Die AfD stagniert im „Trendbarometer“ weiterhin bei neun Prozent. Die Linkspartei kann ihren Zuwachs von letzter Woche nicht halten und landet wieder bei sechs Prozent.

Kanzlerkandidaten zur Bundestagswahl legen zu - CDU-Chef Laschet am meisten

Spannend ist auch immer der Blick auf die Werte der drei Kanzlerkandidaten: Dort legen aktuell alle drei Bewerber zu. Wenn der Kanzler oder die Kanzlerin in Deutschland direkt gewählt werden könnte, würde SPD-Mann Olaf Scholz derzeit 16 Prozent Zustimmung erhalten. Wie er gewinnt auch Annalena Baerbock von den Grünen einen Punkt dazu - sie kommt vor Scholz auf 21 Prozent.

Sieger ist jedoch aktuell in dieser Befragung Armin Laschet von der CDU (25 Prozent). Er erhält sogar zwei Prozentpunkte mehr und kann damit vier Zähler zwischen sich und seine Konkurrentin bringen. Zwar präsentierte die Union in dieser Woche ihr Wahlprogramm, doch die Kritik, dass es beispielsweise zu unkonkret sei, folgte prompt. Wie sich Laschet dagegen in der nächsten Zeit behauptet, wird vermutlich auch einen Einfluss auf seine kommenden Beliebtheitswerte haben.

Politiker-Ranking im Juni: Baerbock verliert deutlich an Punkten

Außerdem liefert das „Trendbarometer“ neue Werte zur Frage „Bei wem fühlen Sie sich in guten Händen?“. Unangefochten auf Platz 1 des Politiker-Rankings hält sich Angela Merkel.
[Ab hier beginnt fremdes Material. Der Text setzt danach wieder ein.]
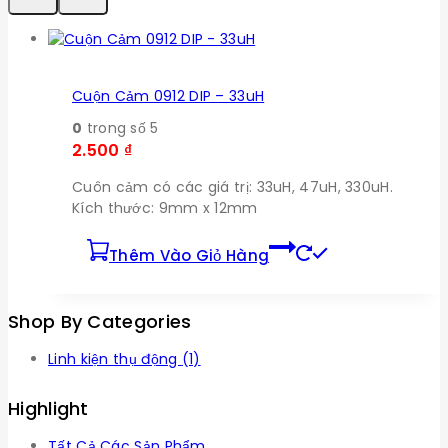
Cuộn Cảm 0912 DIP – 33uH
0
trong số 5
2.500
₫
Cuôn cảm có các giá trị: 33uH, 47uH, 330uH.
Kích thước: 9mm x 12mm
Thêm Vào Giỏ Hàng
Shop By Categories
Linh kiện thụ động
(1)
Highlight
Tất Cả Các Sản Phẩm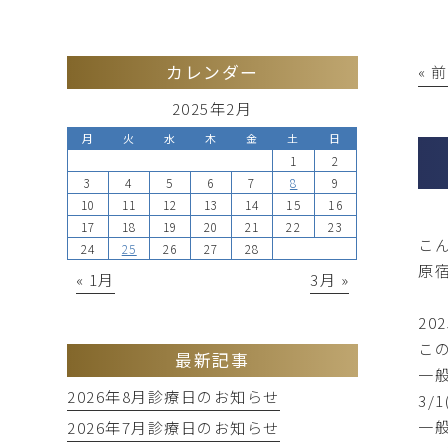
カレンダー
« 
2025年2月
月
火
水
木
金
土
日
1
2
3
4
5
6
7
8
9
10
11
12
13
14
15
16
17
18
19
20
21
22
23
こ
24
25
26
27
28
原
« 1月
3月 »
20
こ
最新記事
一
2026年8月診療日のお知らせ
3/
一
2026年7月診療日のお知らせ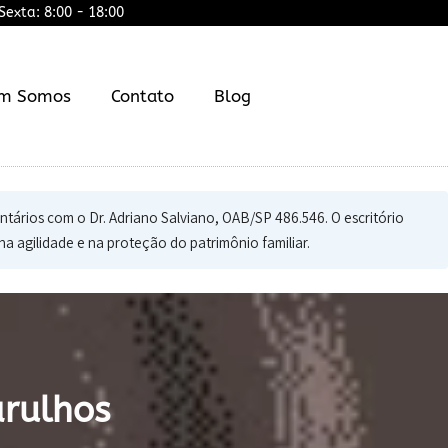
exta: 8:00 - 18:00
m Somos
Contato
Blog
ários com o Dr. Adriano Salviano, OAB/SP 486.546. O escritório
na agilidade e na proteção do patrimônio familiar.
rulhos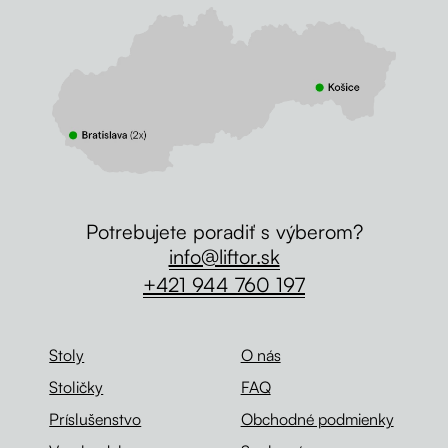
Potrebujete poradiť s výberom?
info@liftor.sk
+421 944 760 197
Stoly
O nás
Stoličky
FAQ
Príslušenstvo
Obchodné podmienky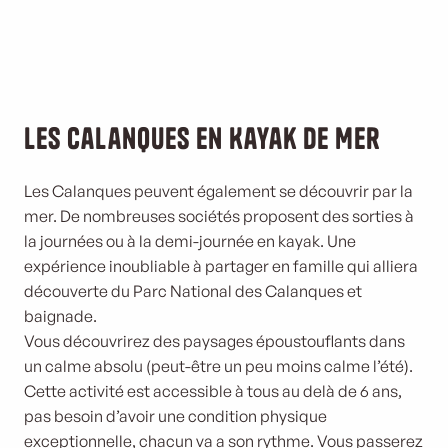
Les Calanques en Kayak de Mer
Les Calanques peuvent également se découvrir par la
mer. De nombreuses sociétés proposent des sorties à
la journées ou à la demi-journée en kayak. Une
expérience inoubliable à partager en famille qui alliera
découverte du Parc National des Calanques et
baignade.
Vous découvrirez des paysages époustouflants dans
un calme absolu (peut-être un peu moins calme l’été).
Cette activité est accessible à tous au delà de 6 ans,
pas besoin d’avoir une condition physique
exceptionnelle, chacun va a son rythme. Vous passerez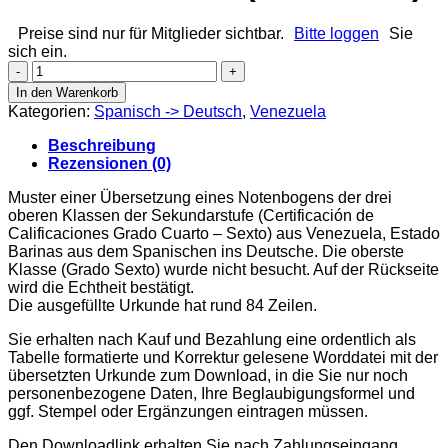
Preise sind nur für Mitglieder sichtbar.
Bitte loggen
Sie
sich ein.
Educación
Media
In den Warenkorb
General
Kategorien:
Spanisch -> Deutsch
,
Venezuela
en
Ciencias
Beschreibung
Certificación
Rezensionen (0)
de
Calificaciones
Muster einer Übersetzung eines Notenbogens der drei
Grado
oberen Klassen der Sekundarstufe (Certificación de
Cuarto
Calificaciones Grado Cuarto – Sexto) aus Venezuela, Estado
-
Barinas aus dem Spanischen ins Deutsche. Die oberste
Sexto
Klasse (Grado Sexto) wurde nicht besucht. Auf der Rückseite
(Venezuela)
wird die Echtheit bestätigt.
Menge
Die ausgefüllte Urkunde hat rund 84 Zeilen.
Sie erhalten nach Kauf und Bezahlung eine ordentlich als
Tabelle formatierte und Korrektur gelesene Worddatei mit der
übersetzten Urkunde zum Download, in die Sie nur noch
personenbezogene Daten, Ihre Beglaubigungsformel und
ggf. Stempel oder Ergänzungen eintragen müssen.
Den Downloadlink erhalten Sie nach Zahlungseingang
Auf der Skala von 0 bis 100 erhält sie im Schnitt 67 Punkte. In den letzten Zügen ihrer Amtszeit muss sie sich noch einmal einer Regierungsbefragung im Bundestag stellen. Hinter Merkel schafft es CSU-Chef Markus Söder auf Platz 2 mit 53 Punkten. Während Olaf Scholz bei der Kanzlerfrage noch hinten liegt, schafft er es beim Politiker-Vertrauen vor seine zwei Konkurrenten. Mit 44 Punkten kann er sich noch über einen Treppchen-Platz freuen.
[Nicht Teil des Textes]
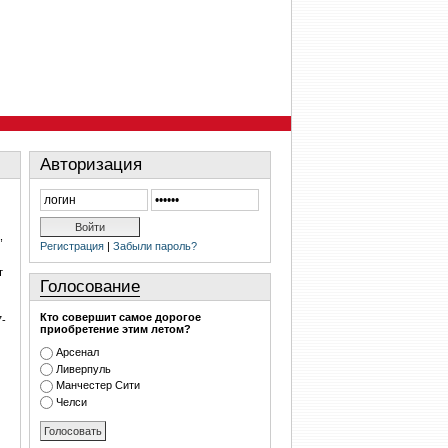
Авторизация
,
Регистрация
|
Забыли пароль?
т
Голосование
Кто совершит самое дорогое
7-
приобретение этим летом?
Арсенал
Ливерпуль
Манчестер Сити
Челси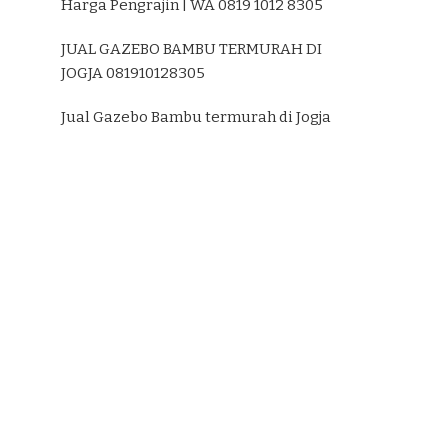
Harga Pengrajin | WA 0819 1012 8305
JUAL GAZEBO BAMBU TERMURAH DI
JOGJA 081910128305
Jual Gazebo Bambu termurah di Jogja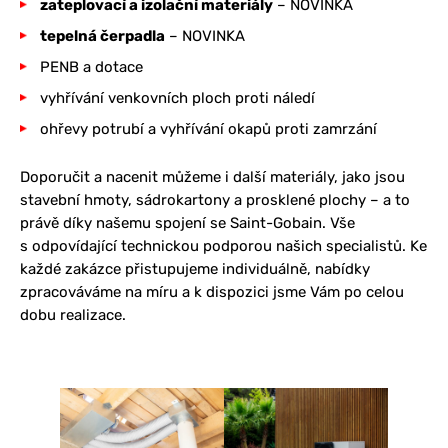
zateplovací a izolační materiály
– NOVINKA
tepelná čerpadla
– NOVINKA
PENB a dotace
vyhřívání venkovních ploch proti náledí
ohřevy potrubí a vyhřívání okapů proti zamrzání
Doporučit a nacenit můžeme i další materiály, jako jsou
stavební hmoty, sádrokartony a prosklené plochy – a to
právě díky našemu spojení se Saint-Gobain. Vše
s odpovídající technickou podporou našich specialistů. Ke
každé zakázce přistupujeme individuálně, nabídky
zpracováváme na míru a k dispozici jsme Vám po celou
dobu realizace.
Hinter ihm landet Grünen-Chef Robert Habeck (41 Punkte) - der damit noch leicht besser abschneidet als seine Kollegin Annalena Baerbock. Sie teilt sich mit Armin Laschet Platz 5 (jeweils 40 Punkte). Für Baerbock sehen die Werte aktuell ziemlich düster aus: Sie verliert ganze elf Punkte im Vergleich zum Vormonat. Laschet legt hingegen drei zu.

Hinweis zur Umfrage

Die Daten wurden vom Markt- und Meinungsforschungsinstitut Forsa im Auftrag der Mediengruppe RTL vom 15. bis 21. Juni 2021 erhoben. Dafür wurden 2502 Teilnehmer befragt. Wahlumfragen sind immer mit Unsicherheiten behaftet. Zum Beispiel erschweren nachlassende Parteibindungen und immer kurzfristigere Wahlentscheidungen die Gewichtung der erhobenen Daten. Für diese Befragung gibt es eine statistische Fehlertoleranz von plus/minus 2,5 Prozentpunkten. Die Daten zum Politiker-Ranking hingegen hat Forsa vom 16. bis 18. Juni 2021 erhoben und 1503 Personen befragt.